OLYNTHOS - 2014
Fortifications - Hearth/Kiln/Oven - Domestic space - Road system/waterway - Building Type - Find Type - Site Type
Type of Operation
British School at Athens, 16η ΕΠΚΑ
Olynthos. B. Tsigarida (formerly 16th EPCA), Z. Archibald (Liverpool/BSA), and L. Nevett (Michigan/BSA) report on the first season of a project which aims to build a holistic picture of Greek households within their urban setting. Geophysical survey (magnetometry and resistivity), excavation and field survey were used to investigate the spatial organisation and preservation of a largely unexcavated zone in the north-east of the North Hill, and the eastern boundary of the site adjacent to the South Hill.

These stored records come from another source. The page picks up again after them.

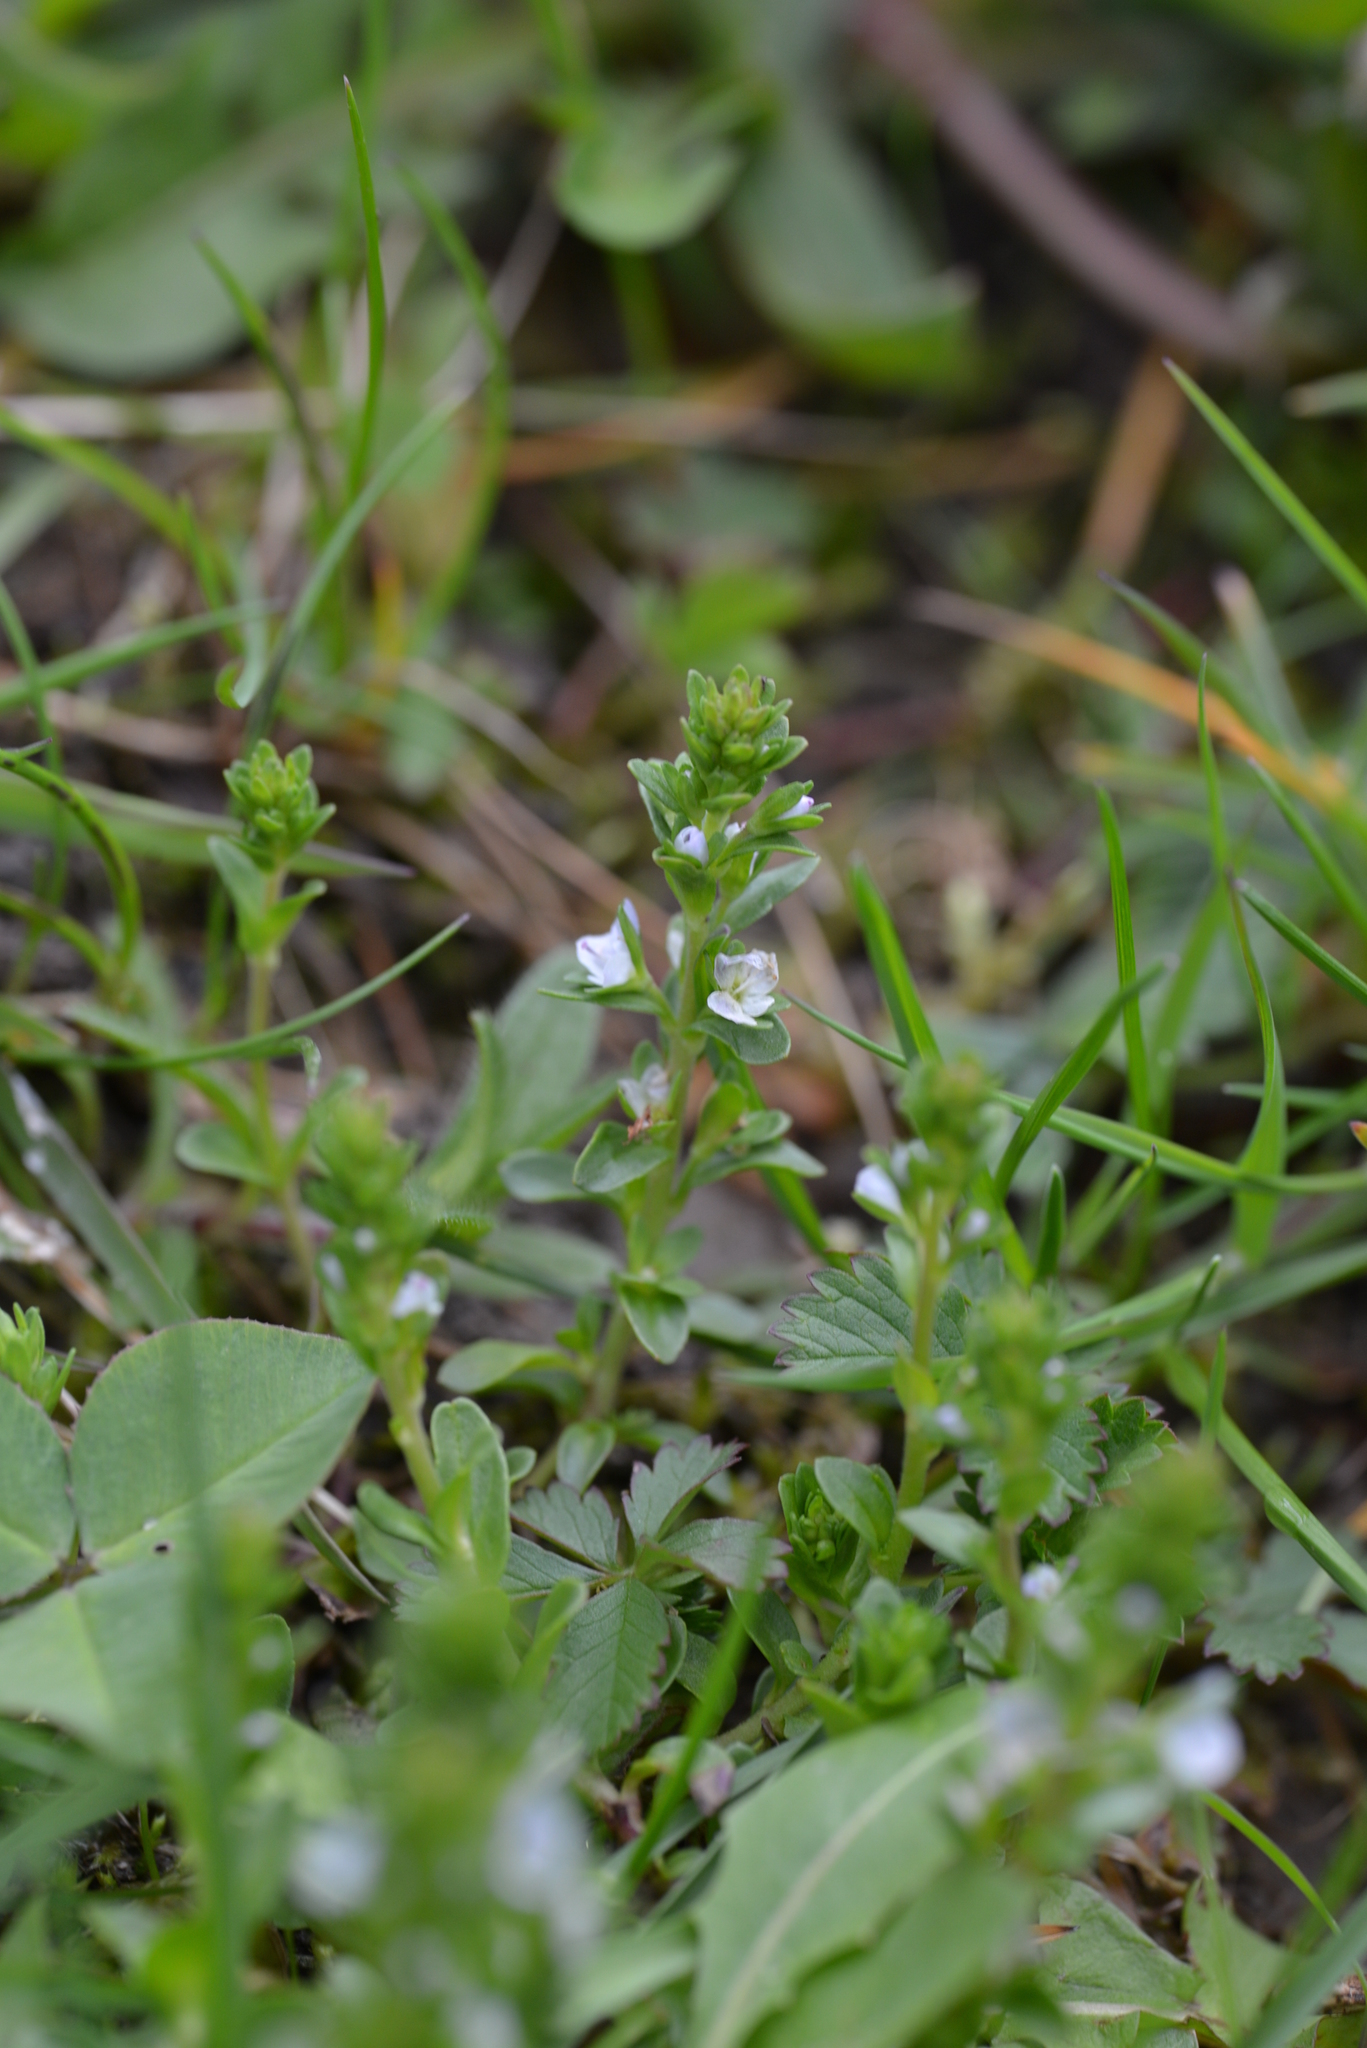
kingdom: Plantae
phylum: Tracheophyta
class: Magnoliopsida
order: Lamiales
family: Plantaginaceae
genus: Veronica
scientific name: Veronica serpyllifolia
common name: Thyme-leaved speedwell
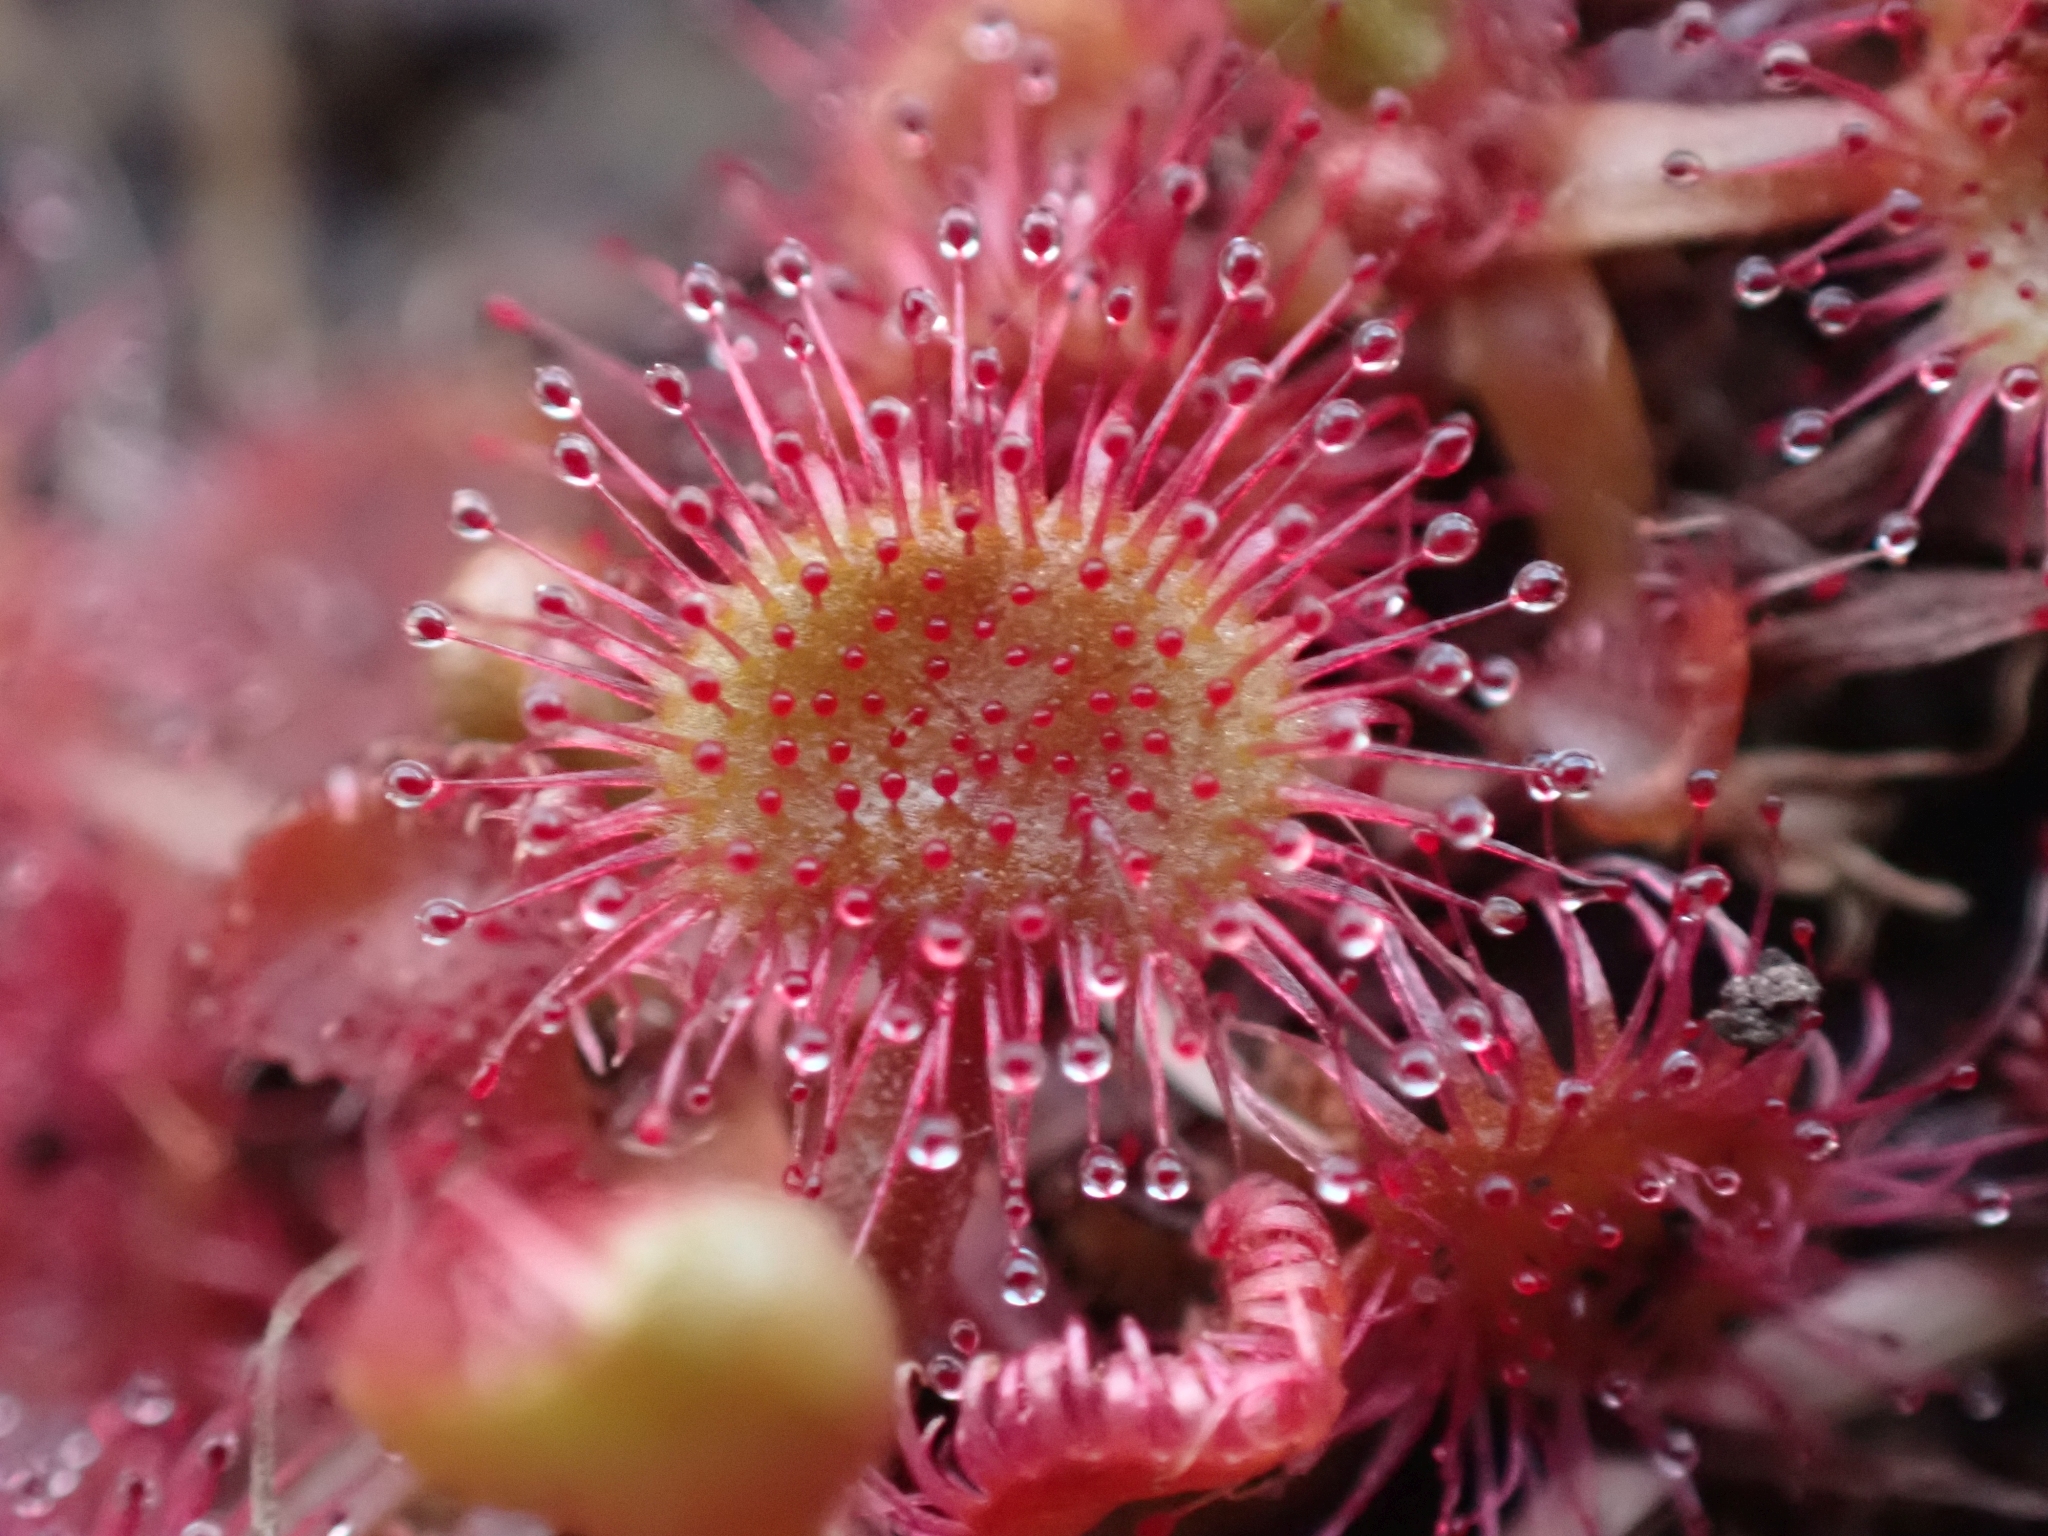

Geophysical survey was conducted to locate areas for excavation and to devise appropriate methodology for investigating and mapping buried remains. (Fig. 1) Data were collected both inside and outside the known city area in order to define the extent of past activity and observe differences between on- and off-site measurements. Initial results reveal some fifteen houses almost completely preserved plus partial plans of a further fifteen (the remainder lying beyond the survey area): compacted floor layers are suggested by contrasts in measurements inside and outside these buildings. The regular street grid continued to the north and east of the main area of David Robinson’s 1928-1938 excavation, although in the northern part of the survey area, close to the edge of the hill, structures backing onto a probable perimeter wall are differently aligned. The magnetic data reveal areas of intense burning or other fired features (e.g. hearths). (Fig. 2) Fewer anomalies in the northeast area of the North Hill may indicate less intense occupation or different construction, although a number of intense magnetic responses suggest the presence of burned or fired material. The supposed fortification wall on the east side of the North Hill appeared as a linear feature in the magnetometer survey.
Trial trenches were opened to explore certain features indicated in the geophysics data, including two of the new residential units on the North Hill and the supposed fortification wall. One of Robinson’s trenches was also reinvestigated in order to assess surviving evidence in and around it and facilitate comparison of field methodologies.
In the first of the residential units explored, a party wall between two houses had on the west side a cobbled surface covered with fallen roof tiles, and on the east, a further tile concentration on a floor identified by a light layer of white lime. A small amount of utilitarian pottery was retrieved. Excavation in another part of the same unit revealed a probable floor surface with numerous fragmentary vessels perhaps fallen from a shelf or upper storey. In the second unit explored, a trench was placed over the anticipated junction of two walls which define three spaces (apparently representing what Robinson termed a pastas with two adjacent rooms behind). The walls of one of these spaces were coated with red plaster which continued onto the floor. The second space contained a coarse limestone anta capital with a relief cornice.
Investigation of a circular magnetic anomaly in the northern part of the North Hill revealed a north-south rubble wall with a large pithos to the east of it, and to the west of it a circular pit- or well-like construction covered with tiles and ringed with stones. Inside the stone ring were two large and complete upturned ceramic vessels, together with a shallow bronze bowl. At a lower level lay an east-west wall of more carefully dressed blocks. Investigation of the supposed fortification wall revealed a 1.5 m-wide layer of river stones which may represent the foundation of a mud-brick defensive wall.
Preliminary assessment of the pottery shows no material earlier than the second quarter of the fourth century or later than the mid-fourth century BC. While some vessels find parallels in Robinson’s publication, the range of medium and coarse shapes is wider, and the majority of finewares were probably produced locally (Robinson held that the majority of his fineware finds were Attic). The vast majority of amphorae were probably also relatively local, with few imports even from Thasos. These suggestions will be further tested via a programme of fabric analysis in collaboration with the Fitch Laboratory.
The project’s 7km2 study area covers the ancient city site and its immediate hinterland. A field survey was conducted with the twin aims of gaining a better understanding of the functional and chronological distribution of artefacts over the North Hill, South Hill, and Eastern Slope (including definition of the eastern boundary of the Classical city), and of exploring systematically the immediate hinterland to assess the roles which it played in antiquity. On the North Hill, a surface collection was made in 30x30m grid squares prior to excavation. Random sampling combined with total collection and grab sampling of diagnostic artefacts provided artefact density figures for a select portion of each grid square plus information about chronology and function for the area as a whole. In the hinterland, field walking covered an area of 0.5km2 to the east of the South Hill. An uncultivated mound (approximately 40x40m) contained several large rock piles: a fourth-century BC date is indicated by the surface pottery. Close to the East Spur Hill (as defined by Robinson), an in situ pithos was found sheared off by mechanized agricultural equipment. A third feature of the landscape was the presence of artefacts mainly at higher (rather than lower) elevations. Whether this is due to alluvial or colluvial activity, to modern agriculture, or to cultural factors in antiquity remains to be ascertained.
Unpublished field report, British School at Athens.